*Information given*:
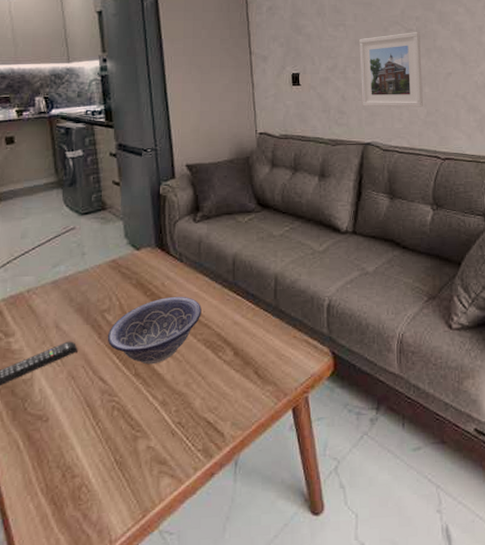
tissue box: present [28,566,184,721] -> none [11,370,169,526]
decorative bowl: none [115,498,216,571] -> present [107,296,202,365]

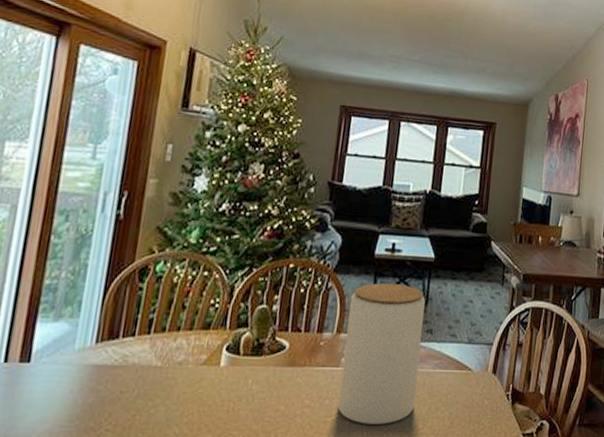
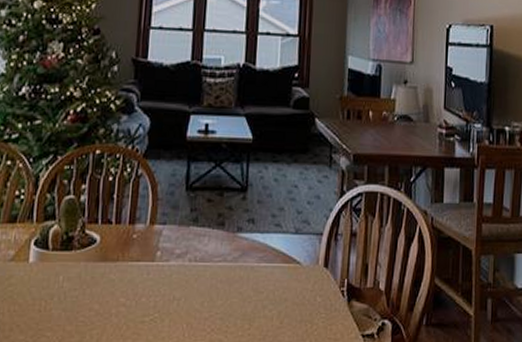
jar: present [338,283,426,424] -> none [156,168,245,325]

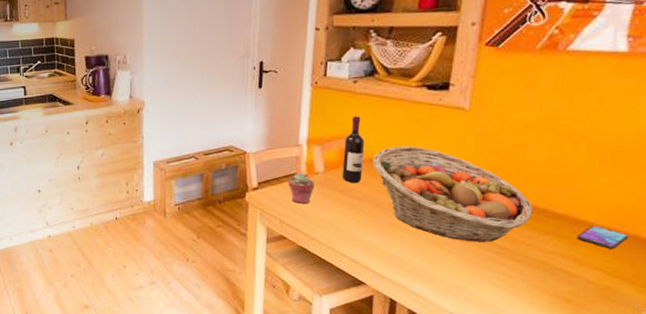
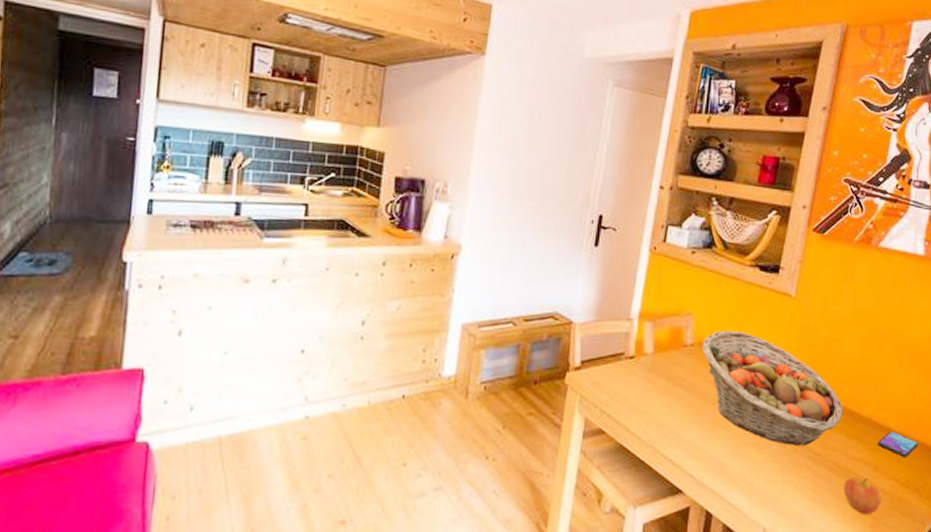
potted succulent: present [288,172,315,204] -> none [614,352,642,391]
wine bottle: present [342,115,365,184] -> none [671,290,697,370]
apple: none [538,268,584,301] -> present [843,477,882,514]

*Task instructions*: The records above should be returned word for word, with every picture left out.

*Expected answer*:
tissue box: present [28,566,184,721] -> none [11,370,169,526]
decorative bowl: none [115,498,216,571] -> present [107,296,202,365]

jar: present [338,283,426,424] -> none [156,168,245,325]

potted succulent: present [288,172,315,204] -> none [614,352,642,391]
wine bottle: present [342,115,365,184] -> none [671,290,697,370]
apple: none [538,268,584,301] -> present [843,477,882,514]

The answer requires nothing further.